### AIM OF THE EXERCISE
Reproduce the text of all the material below line for line, without the pictures.

### DATA FOR THE TASK
== Segment start ==
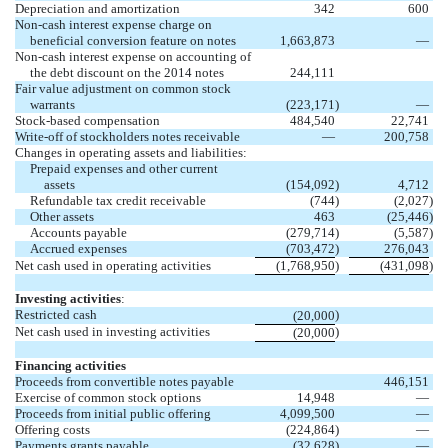
Depreciation and amortization
342
600
Non-cash interest expense charge on
beneficial conversion feature on notes
1,663,873
—
Non-cash interest expense
on accounting of
the debt discount on the 2014 notes
244,111
Fair value adjustment on common stock
warrants
(223,171
)
—
Stock-based compensation
484,540
22,741
Write-off of stockholders notes receivable
—
200,758
Changes in operating assets and liabilities:
Prepaid expenses and other current
assets
(154,092
)
4,712
Refundable tax credit receivable
(744
)
(2,027
)
Other assets
463
(25,446
)
Accounts payable
(279,714
)
(5,587
)
Accrued expenses
(703,472
)
276,043
Net cash used in operating activities
(1,768,950
)
(431,098
)
Investing activities
:
Restricted cash
)
(20,000
Net cash used in investing activities
)
(20,000
Financing activities
Proceeds from convertible notes payable
446,151
Exercise of common stock options
14,948
—
Proceeds from initial public offering
4,099,500
—
Offering costs
(224,864
)
—
Payments grants payable
(32,628
)
—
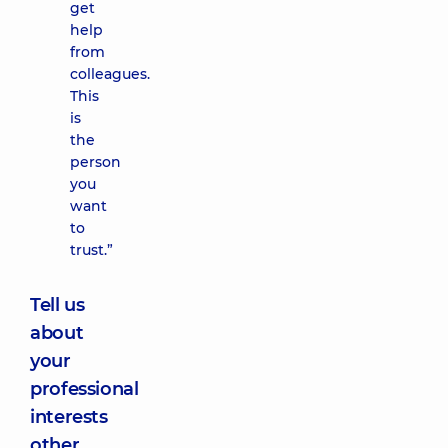
get
help
from
colleagues.
This
is
the
person
you
want
to
trust.”
Tell us
about
your
professional
interests
other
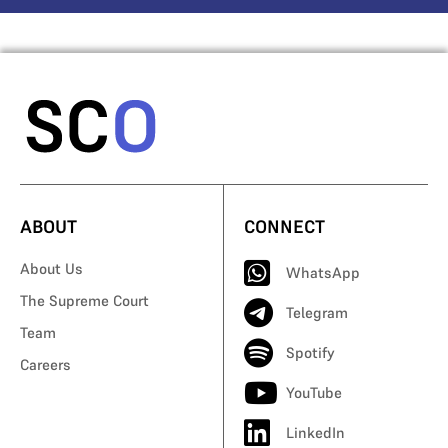
ABOUT
CONNECT
About Us
WhatsApp
The Supreme Court
Telegram
Team
Spotify
Careers
YouTube
LinkedIn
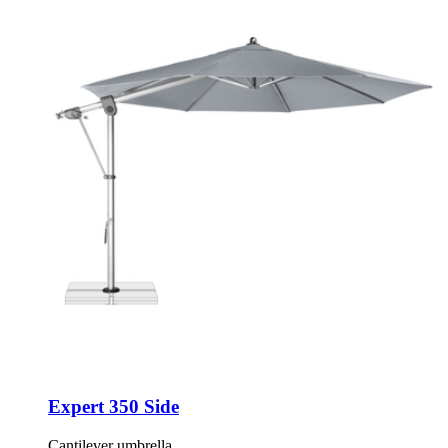
Expert 350 Side
Cantilever umbrella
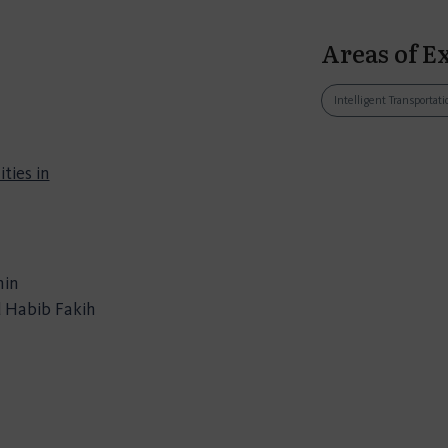
Areas of E
Intelligent Transporta
ties in
min
 Habib Fakih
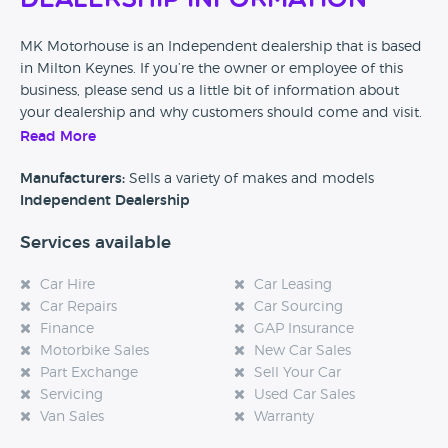
Dealership Information
MK Motorhouse is an Independent dealership that is based
in Milton Keynes. If you’re the owner or employee of this
business, please send us a little bit of information about
your dealership and why customers should come and visit.
Read More
Alternatively, if you’re a customer and you’ve had an
experience at this dealership, please leave a review below.
Manufacturers:
Sells a variety of makes and models
Independent Dealership
Services available
Car Hire
Car Leasing
Car Repairs
Car Sourcing
Finance
GAP Insurance
Motorbike Sales
New Car Sales
Part Exchange
Sell Your Car
Servicing
Used Car Sales
Van Sales
Warranty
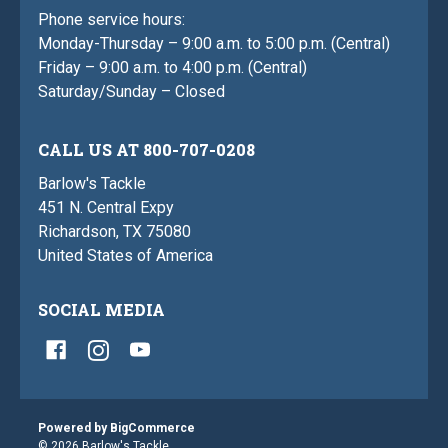
Phone service hours:
Monday-Thursday – 9:00 a.m. to 5:00 p.m. (Central)
Friday – 9:00 a.m. to 4:00 p.m. (Central)
Saturday/Sunday – Closed
CALL US AT 800-707-0208
Barlow's Tackle
451 N. Central Expy
Richardson, TX 75080
United States of America
SOCIAL MEDIA
Powered by
BigCommerce
© 2026 Barlow's Tackle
== Segment end ==
### FINISHED EXERCISE
Depreciation and amortization
342
600
Non-cash interest expense charge on
beneficial conversion feature on notes
1,663,873
—
Non-cash interest expense
on accounting of
the debt discount on the 2014 notes
244,111
Fair value adjustment on common stock
warrants
(223,171
)
—
Stock-based compensation
484,540
22,741
Write-off of stockholders notes receivable
—
200,758
Changes in operating assets and liabilities:
Prepaid expenses and other current
assets
(154,092
)
4,712
Refundable tax credit receivable
(744
)
(2,027
)
Other assets
463
(25,446
)
Accounts payable
(279,714
)
(5,587
)
Accrued expenses
(703,472
)
276,043
Net cash used in operating activities
(1,768,950
)
(431,098
)
Investing activities
:
Restricted cash
)
(20,000
Net cash used in investing activities
)
(20,000
Financing activities
Proceeds from convertible notes payable
446,151
Exercise of common stock options
14,948
—
Proceeds from initial public offering
4,099,500
—
Offering costs
(224,864
)
—
Payments grants payable
(32,628
)
—
get
help
from
colleagues.
This
is
the
person
you
want
to
trust.”
Tell us
about
your
professional
interests
other
ABOUT
CONNECT
About Us
WhatsApp
The Supreme Court
Telegram
Team
Spotify
Careers
YouTube
LinkedIn
Expert 350 Side
Cantilever umbrella
Areas of E
Intelligent Transporta
ties in
min
 Habib Fakih
Dealership Information
MK Motorhouse is an Independent dealership that is based
in Milton Keynes. If you’re the owner or employee of this
business, please send us a little bit of information about
your dealership and why customers should come and visit.
Read More
Alternatively, if you’re a customer and you’ve had an
experience at this dealership, please leave a review below.
Manufacturers:
Sells a variety of makes and models
Independent Dealership
Services available
Car Hire
Car Leasing
Car Repairs
Car Sourcing
Finance
GAP Insurance
Motorbike Sales
New Car Sales
Part Exchange
Sell Your Car
Servicing
Used Car Sales
Van Sales
Warranty
Phone service hours:
Monday-Thursday – 9:00 a.m. to 5:00 p.m. (Central)
Friday – 9:00 a.m. to 4:00 p.m. (Central)
Saturday/Sunday – Closed
CALL US AT 800-707-0208
Barlow's Tackle
451 N. Central Expy
Richardson, TX 75080
United States of America
SOCIAL MEDIA
Powered by
BigCommerce
© 2026 Barlow's Tackle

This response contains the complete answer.